Work instruction 1 = Which university is named in the affiliations of the article header?
Work instruction 2 = Copy the part of the article header that opens with the words containing "Affiliations" and closes with "University, Chengdu, China.".

Page excerpt =
=======
Maize-soybean relay strip intercropping reshapes the rhizosphere bacterial community and recruits beneficial bacteria to suppress Fusarium root rot of soybean

Xiaoli Chang; Dengqin Wei; Yuhan Zeng; Xinyu Zhao; Yu Hu; Xiaoling Wu; Chun Song; Guoshu Gong; Huabao Chen; Chunping Yang; Min Zhang; Taiguo Liu; Wanquan Chen; Wenyu Yang

doi:10.3389/fmicb.2022.1009689

Maize-soybean relay strip intercropping reshapes the rhizosphere bacterial community and recruits beneficial bacteria to suppress Fusarium root rot of soybean

Front Microbiol. 2022 Oct 26:13:1009689. doi: 10.3389/fmicb.2022.1009689. eCollection 2022.

Authors

Xiaoli Chang^{1

2}, Dengqin Wei¹, Yuhan Zeng¹, Xinyu Zhao¹, Yu Hu¹, Xiaoling Wu¹, Chun Song¹, Guoshu Gong¹, Huabao Chen¹, Chunping Yang¹, Min Zhang¹, Taiguo Liu¹, Wanquan Chen¹, Wenyu Yang¹

Affiliations

¹ College of Agronomy and Sichuan Engineering Research Center for Crop Strip Intercropping System, Sichuan Agricultural University, Chengdu, China.
=======
[Stored items from a collection]

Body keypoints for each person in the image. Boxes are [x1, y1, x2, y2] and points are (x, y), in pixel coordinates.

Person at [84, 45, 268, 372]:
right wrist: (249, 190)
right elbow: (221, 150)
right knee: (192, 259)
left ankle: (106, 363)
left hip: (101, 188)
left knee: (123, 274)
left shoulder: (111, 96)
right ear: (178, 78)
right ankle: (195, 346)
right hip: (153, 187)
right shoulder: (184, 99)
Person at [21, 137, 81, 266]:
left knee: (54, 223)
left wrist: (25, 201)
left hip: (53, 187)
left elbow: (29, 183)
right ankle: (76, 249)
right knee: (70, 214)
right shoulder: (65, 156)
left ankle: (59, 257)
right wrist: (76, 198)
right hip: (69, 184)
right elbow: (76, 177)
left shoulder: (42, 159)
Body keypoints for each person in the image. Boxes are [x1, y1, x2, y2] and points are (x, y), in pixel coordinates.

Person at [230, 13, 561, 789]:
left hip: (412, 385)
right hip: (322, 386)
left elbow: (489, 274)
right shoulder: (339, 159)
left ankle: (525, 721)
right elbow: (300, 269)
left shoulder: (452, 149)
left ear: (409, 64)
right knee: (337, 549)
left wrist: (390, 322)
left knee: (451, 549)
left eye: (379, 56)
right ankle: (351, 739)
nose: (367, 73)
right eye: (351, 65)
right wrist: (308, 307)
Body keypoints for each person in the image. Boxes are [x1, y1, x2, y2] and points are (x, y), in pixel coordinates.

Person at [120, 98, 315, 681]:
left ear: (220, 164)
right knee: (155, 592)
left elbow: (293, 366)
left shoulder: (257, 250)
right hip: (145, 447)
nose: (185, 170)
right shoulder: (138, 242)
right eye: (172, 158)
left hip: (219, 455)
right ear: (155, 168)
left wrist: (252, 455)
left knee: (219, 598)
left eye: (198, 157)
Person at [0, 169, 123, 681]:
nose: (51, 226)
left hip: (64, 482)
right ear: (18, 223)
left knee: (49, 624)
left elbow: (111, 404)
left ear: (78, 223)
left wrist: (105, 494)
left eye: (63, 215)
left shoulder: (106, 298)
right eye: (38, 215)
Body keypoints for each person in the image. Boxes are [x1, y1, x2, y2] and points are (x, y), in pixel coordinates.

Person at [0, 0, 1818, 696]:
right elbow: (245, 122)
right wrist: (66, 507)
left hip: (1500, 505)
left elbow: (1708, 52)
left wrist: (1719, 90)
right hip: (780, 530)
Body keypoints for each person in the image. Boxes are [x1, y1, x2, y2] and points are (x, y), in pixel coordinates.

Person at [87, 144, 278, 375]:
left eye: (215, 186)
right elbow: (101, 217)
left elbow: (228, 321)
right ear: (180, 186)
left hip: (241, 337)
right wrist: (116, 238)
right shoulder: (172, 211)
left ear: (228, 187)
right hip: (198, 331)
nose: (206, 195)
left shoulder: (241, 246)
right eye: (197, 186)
=======
Your solution 1 = Sichuan Agricultural University, in Chengdu, China.

Your solution 2 =
Affiliations

¹ College of Agronomy and Sichuan Engineering Research Center for Crop Strip Intercropping System, Sichuan Agricultural University, Chengdu, China.